O gene de fusão CHRFAM7A codifica o “[alpha]Receptor nicotínico de acetilcolina 7 ”, mas como o faz apenas em humanos, os medicamentos direcionados ao receptor alfa-7 provaram ser bem-sucedidos em modelos animais pré-clínicos, mas não em humanos.
O estudo anterior realizado pela Dra. Szigeti e sua equipe mostrou que o CHRFAM7A tem um efeito modulador na absorção da proteína beta-amilóide, que é uma marca registrada da doença de Alzheimer. No entanto, este estudo anterior foi realizado em culturas de tecidos.
No estudo recente, Szigeti e sua equipe analisaram como esse gene afeta a eficácia do medicamento em humanos.

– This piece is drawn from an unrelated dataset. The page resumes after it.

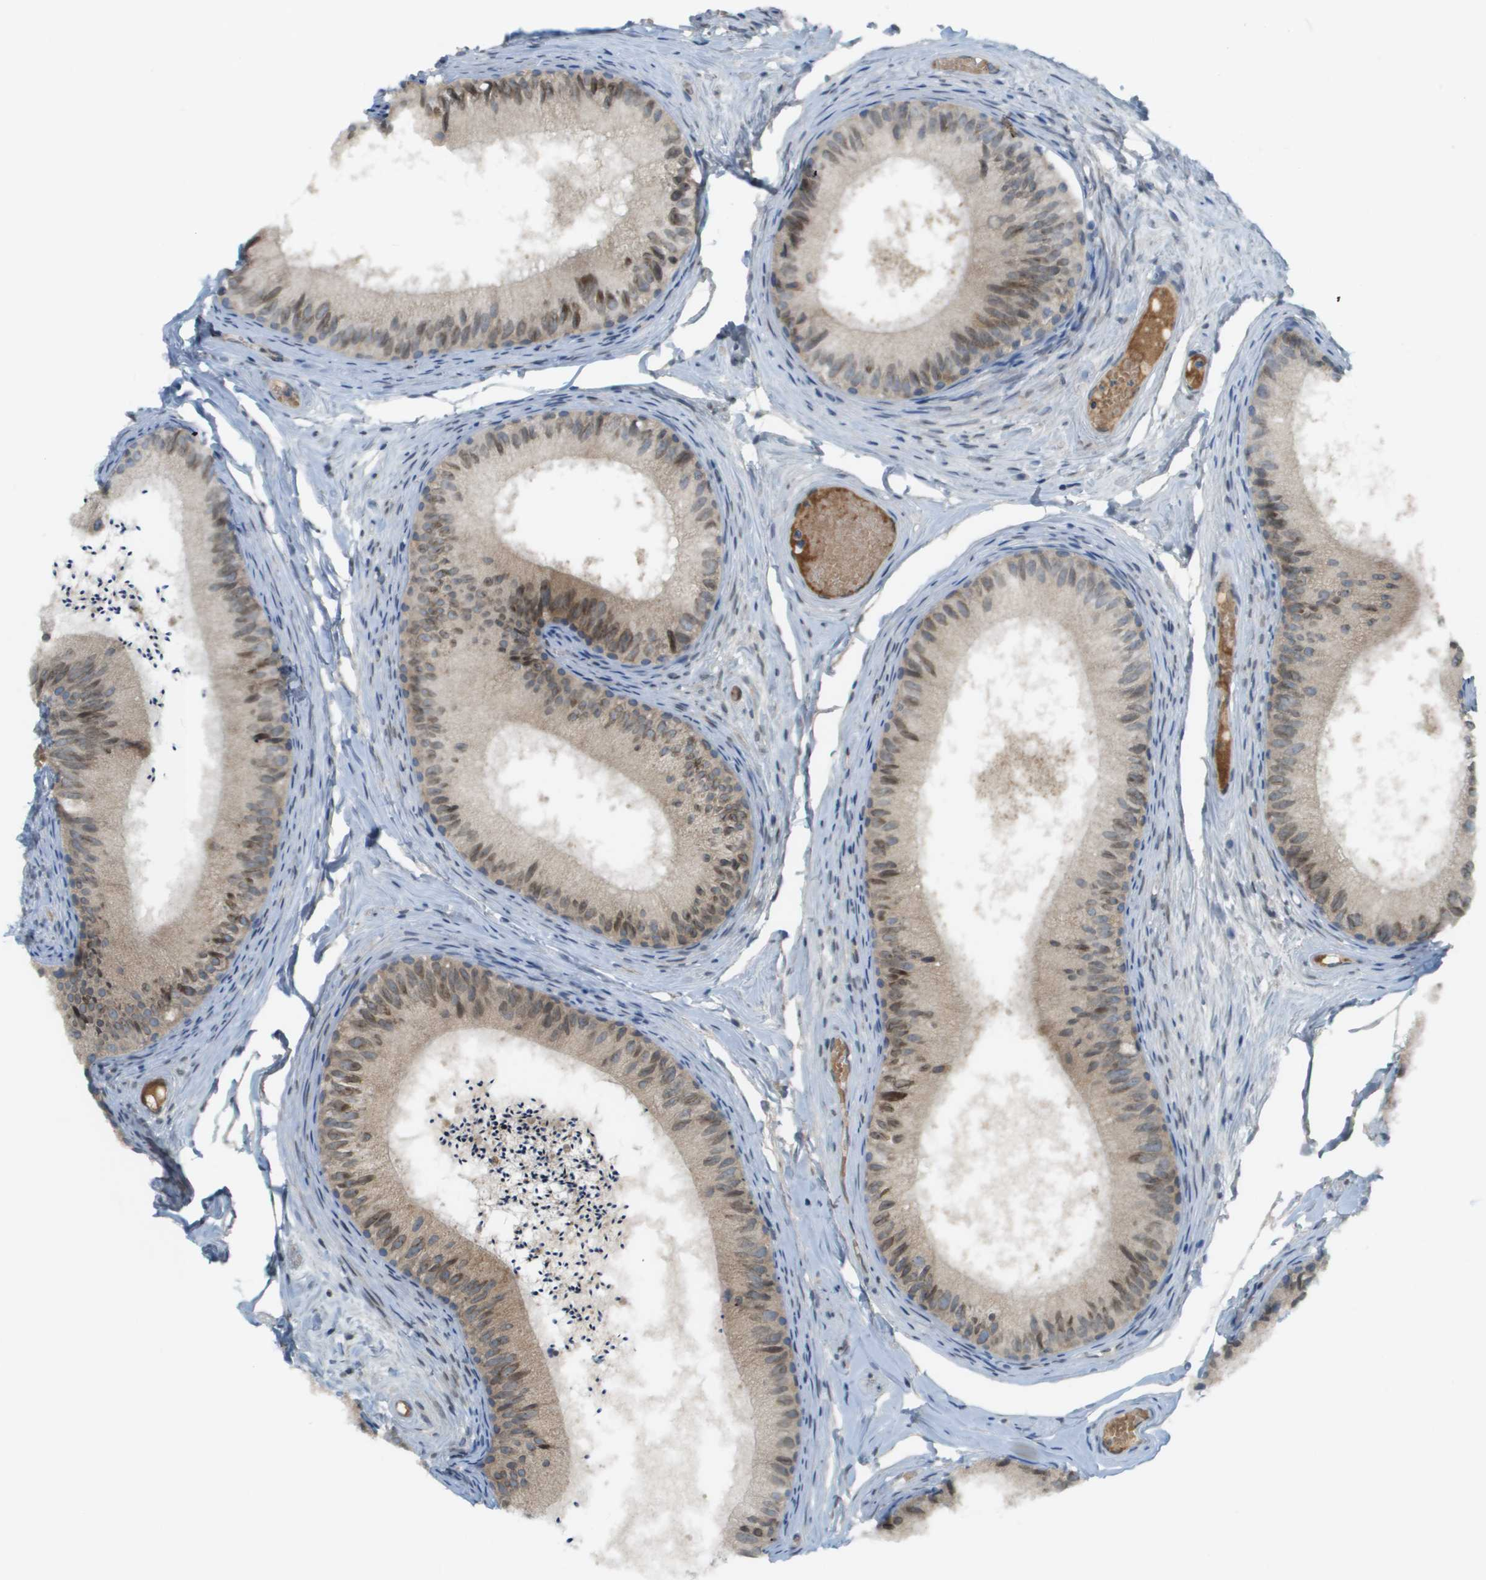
{"staining": {"intensity": "moderate", "quantity": ">75%", "location": "cytoplasmic/membranous,nuclear"}, "tissue": "epididymis", "cell_type": "Glandular cells", "image_type": "normal", "snomed": [{"axis": "morphology", "description": "Normal tissue, NOS"}, {"axis": "topography", "description": "Epididymis"}], "caption": "Epididymis stained with DAB (3,3'-diaminobenzidine) IHC demonstrates medium levels of moderate cytoplasmic/membranous,nuclear positivity in about >75% of glandular cells.", "gene": "CACNB4", "patient": {"sex": "male", "age": 46}}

Os pesquisadores apresentaram suas descobertas no Conferência Internacional da Associação de Alzheimer, que ocorreu em Los Angeles, CA.
Dr. Szigeti explica que o gene CHRFAM7A está presente em duas variantes: uma funcional e uma que não é traduzida em uma proteína. “Isso divide a população de 1 a 3 entre não transportadoras e transportadoras”, diz o pesquisador.
Ela também explica que 3 dos 4 medicamentos da doença de Alzheimer que estão disponíveis agora têm como alvo todos os receptores de acetilcolina.
No entanto, medicamentos que visariam especificamente o receptor de acetilcolina alfa-7 até agora falharam em seres humanos.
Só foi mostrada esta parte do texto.